The Religion Newswriters Association conference continues in Bethesda, Md. Here are a few more notes from Friday and Saturday at the event.
At a presentation called "50 Shades of Evangelicalism," a group of younger evangelicals talked about the growing diversity among this substantial slice of Christians in America. The diversity does not all move in one direction.
Robert Jones of the Public Religion Research Institute, for instance, noted that even though younger evangelicals trend more liberal on social issues, their support of Mitt Romney now is higher than that for John McCain four years ago. Patton Dodd, executive editor of Bondfire Books (e-books), said younger evangelicals often struggle with how to define themselves, since they don't fit into conventional stereotypes. And Sarah Pulliam Bailey, the new managing editor of Odyssey Networks after serving as the online editor at Christianity Today, said that when she was a student at Wheaton College, just outside Chicago, she found that "a lot of people know where they are from but they don't know what they are right now."
Brad Russell of FaithVillage.com, a new social network with appeal in the evangelical world, wondered if "evangelical is still a valid term." And panelists talked about the debate among the evangelical leaders about who could be called an evangelical and who could not. Is author Brian McLaren still an evangelical if he supports gay marriage? Dodd said the issue is do you identify yourself or do others define you.
Russell said a significant change in attitudes on social issues like gay marriage reflected a greater tolerance of a pluralistic society: "What's not right for me does not have to be a matter of law for everyone else... Younger evangelicals have grown up thinking their stance in the public square has been defined for them." They no longer accept that.

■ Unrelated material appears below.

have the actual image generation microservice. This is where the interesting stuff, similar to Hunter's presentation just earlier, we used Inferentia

Perhaps the oddest session of the conference was one where representatives of the Obama and Romney campaigns faith outreach operations were invited to "tell war stories from the front lines."

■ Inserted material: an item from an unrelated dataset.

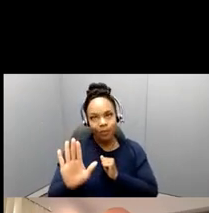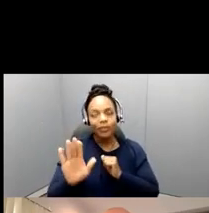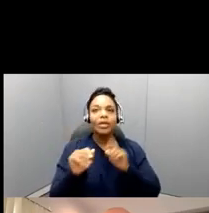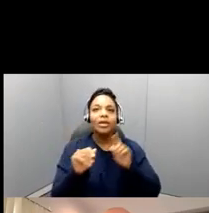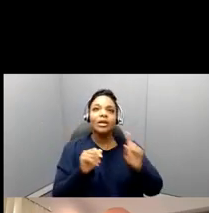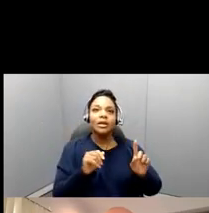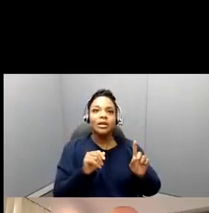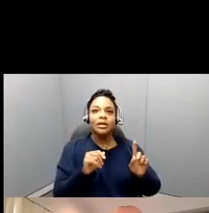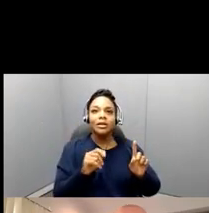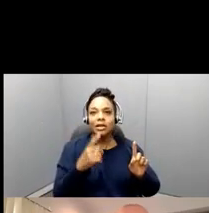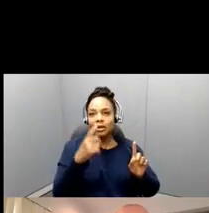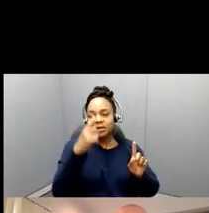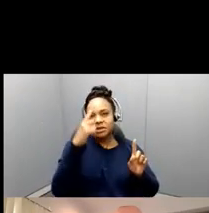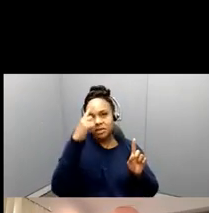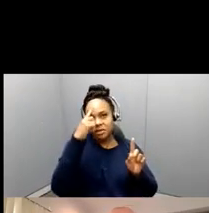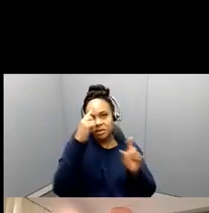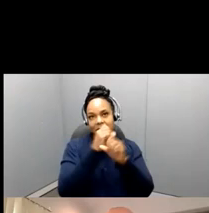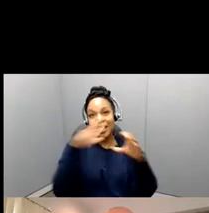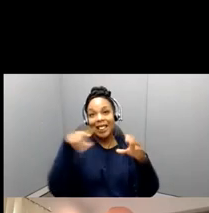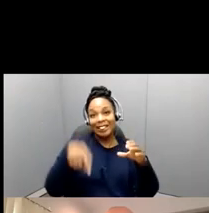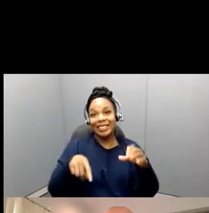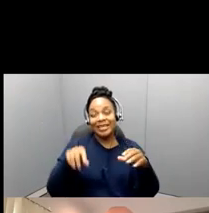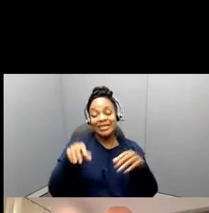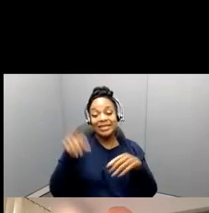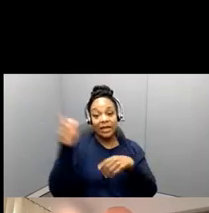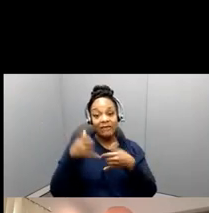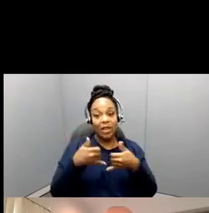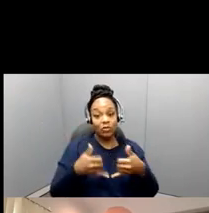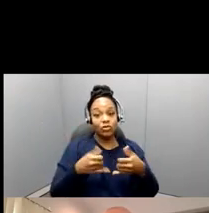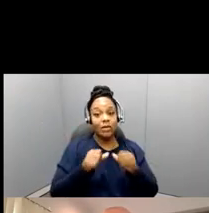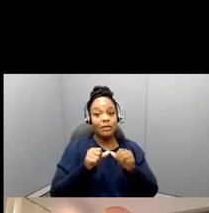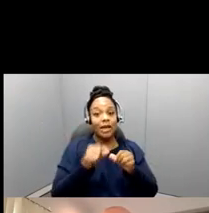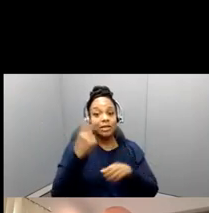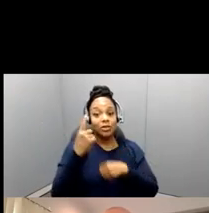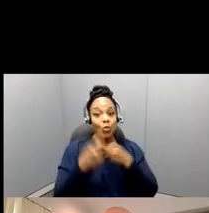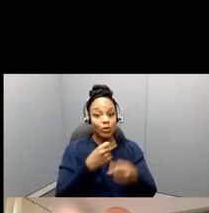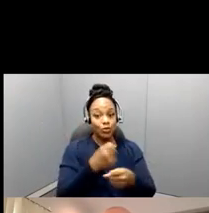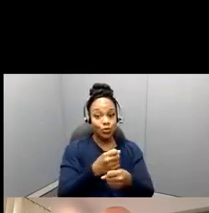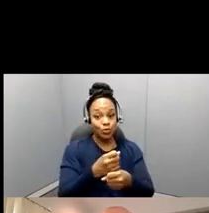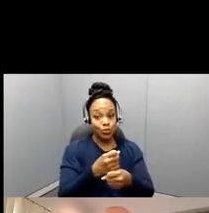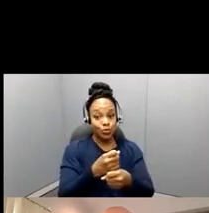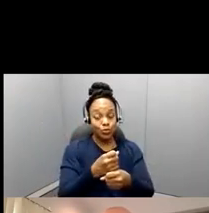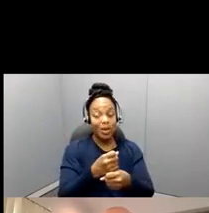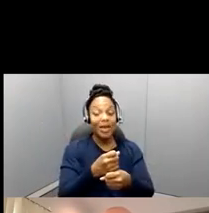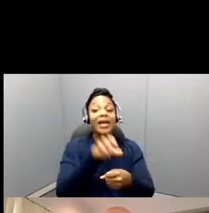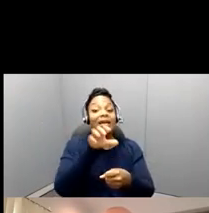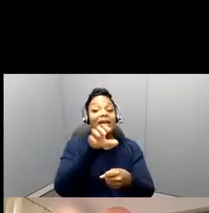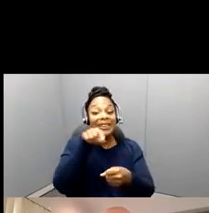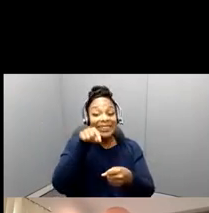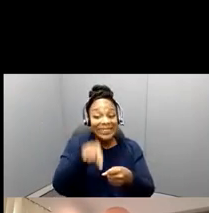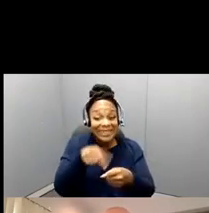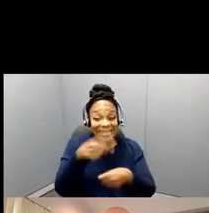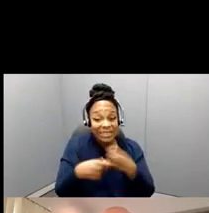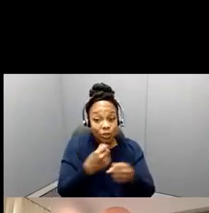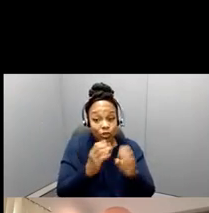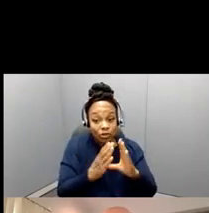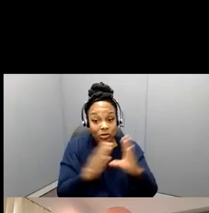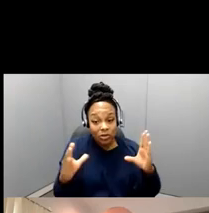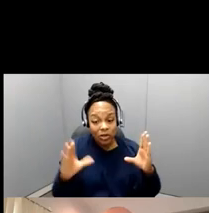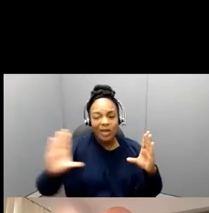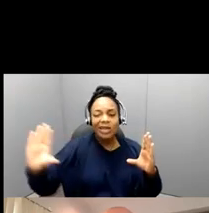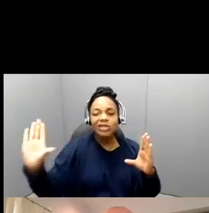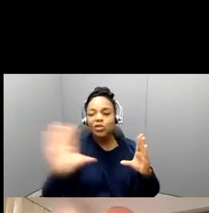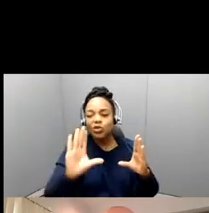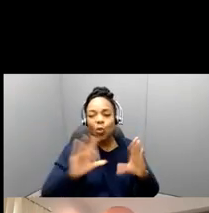it, is this is a one-year fellowship, and this is your, your write-up year. Many people are at, say, year four or year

First, the two from the Obama campaign - Broderick Johnson and Michael Wear - refused to let C-Span video the session. Then all three of them said in many different ways that faith really did not matter that much in the election, even though that was their area of focus. As Bob Smietana of the Nashville Tennessean tweeted: "Faith advisors on panel want to talk about works, not faith."
Stephen Prothero discussed his new book, The American Bible: How Our Words United, Divide and Define a Nation. It's a collection of 27 texts with a varieties of commentaries on each that he defined as "the texts that we value and fight about." He said that the U.S. is "held together not by a common creed but by a shared argument." And that plays out in the pages of this book.

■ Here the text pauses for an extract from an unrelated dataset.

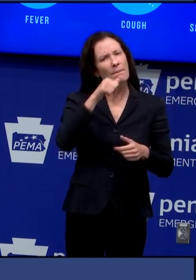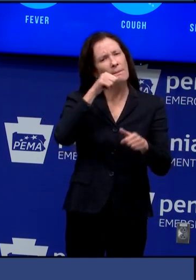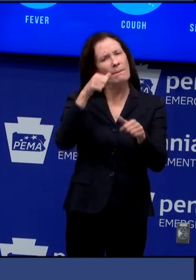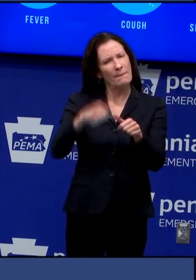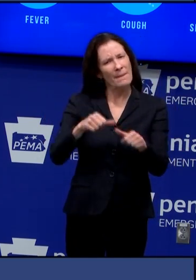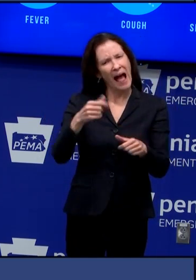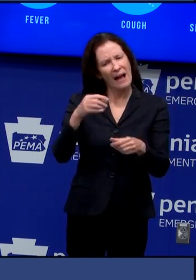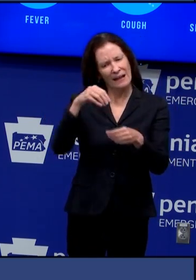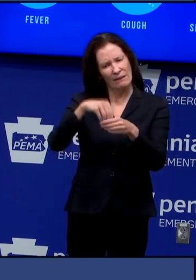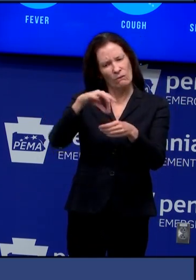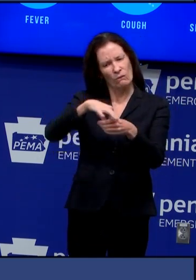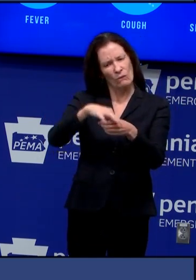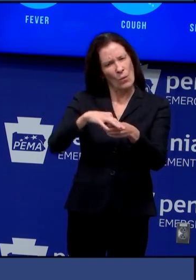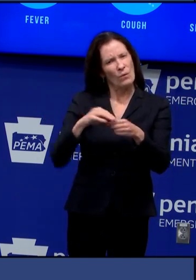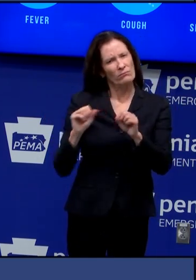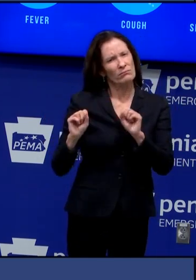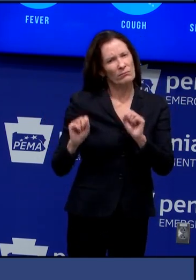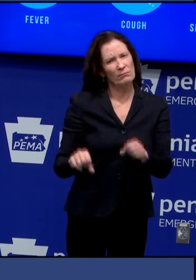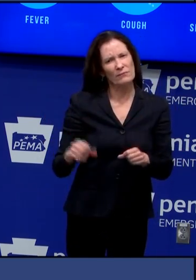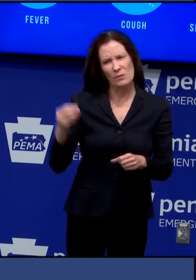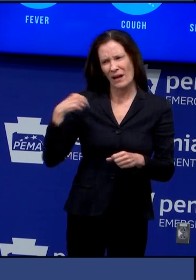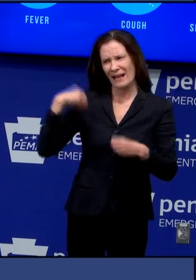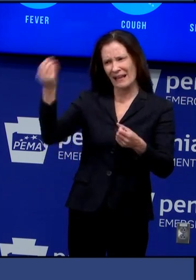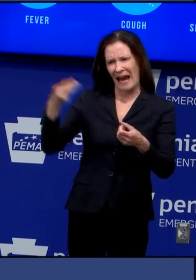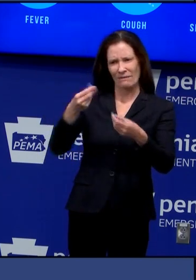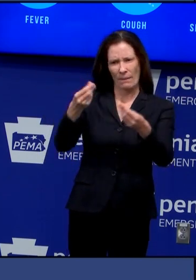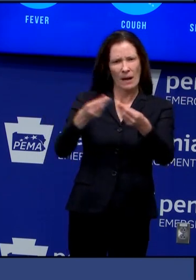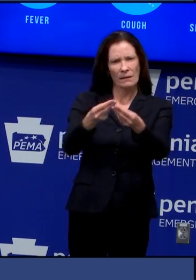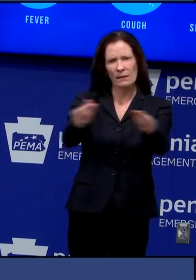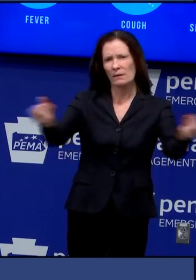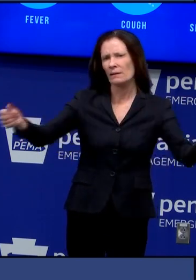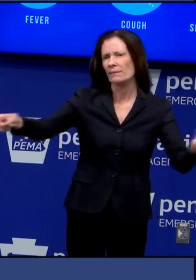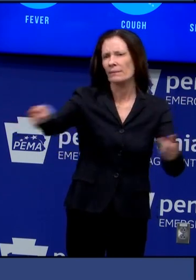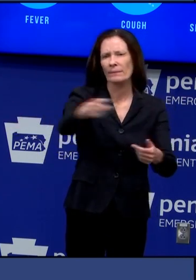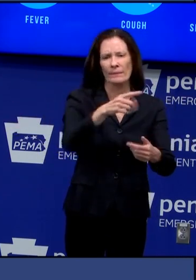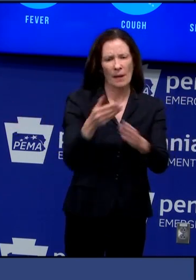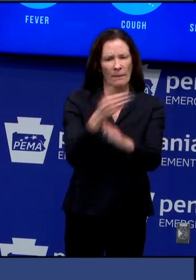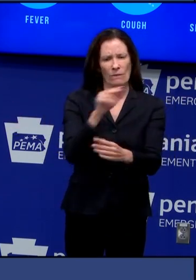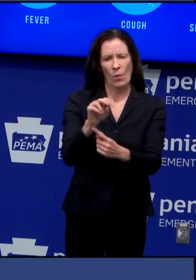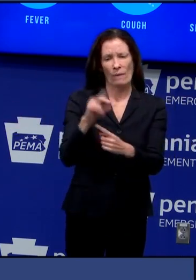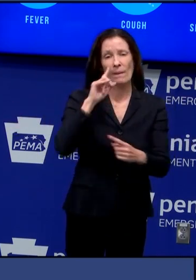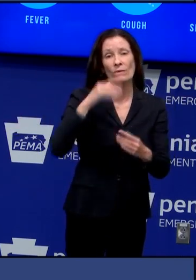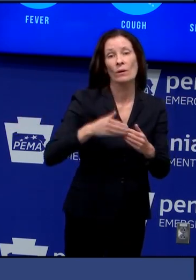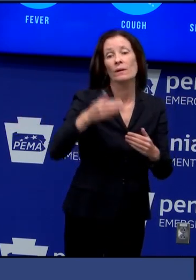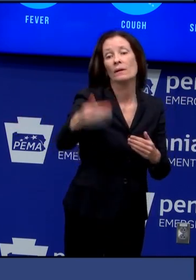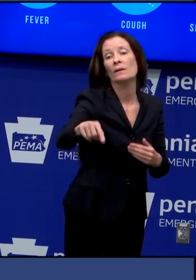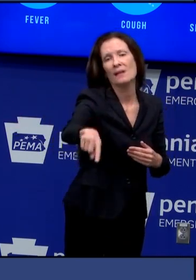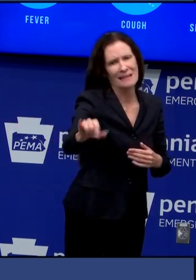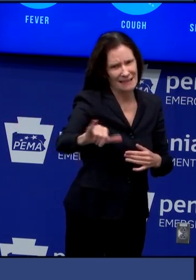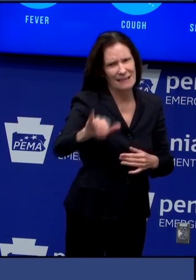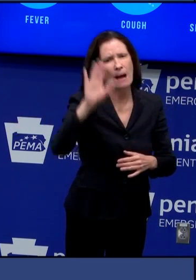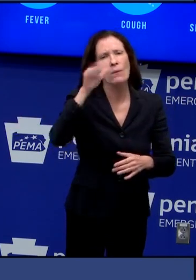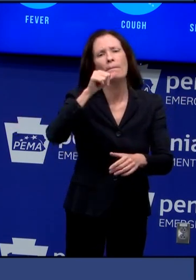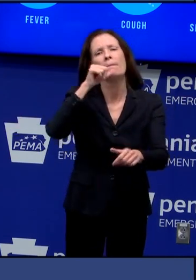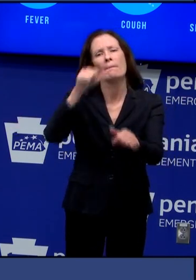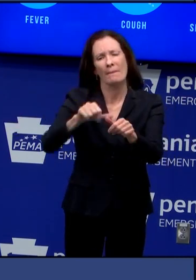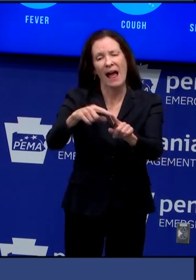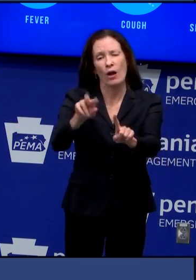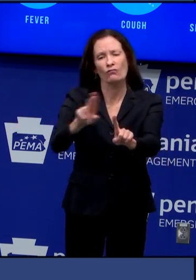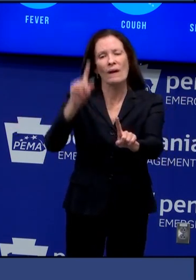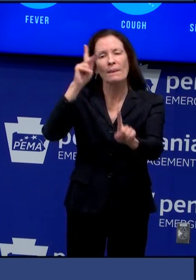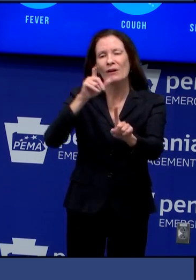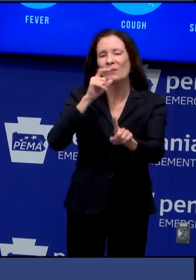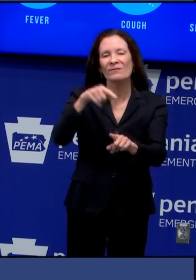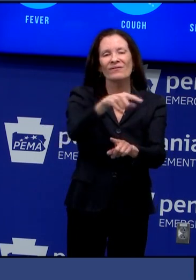appropriations so that we could implement before november a vote by mail option for voters with disabilities but at this time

Prothero acknowledged that sometimes the argument can get out of control. He suggested that the great thinkers of the past modeled how people could engage in public conversation and he cited the Jewish tradition of two kinds of arguments - one on behalf of the self, the other on behalf of heaven. An argument on behalf of heaven recognizes that truth resides there, not in any one of us, so as we listen and as we talk, we can come closer to the truth.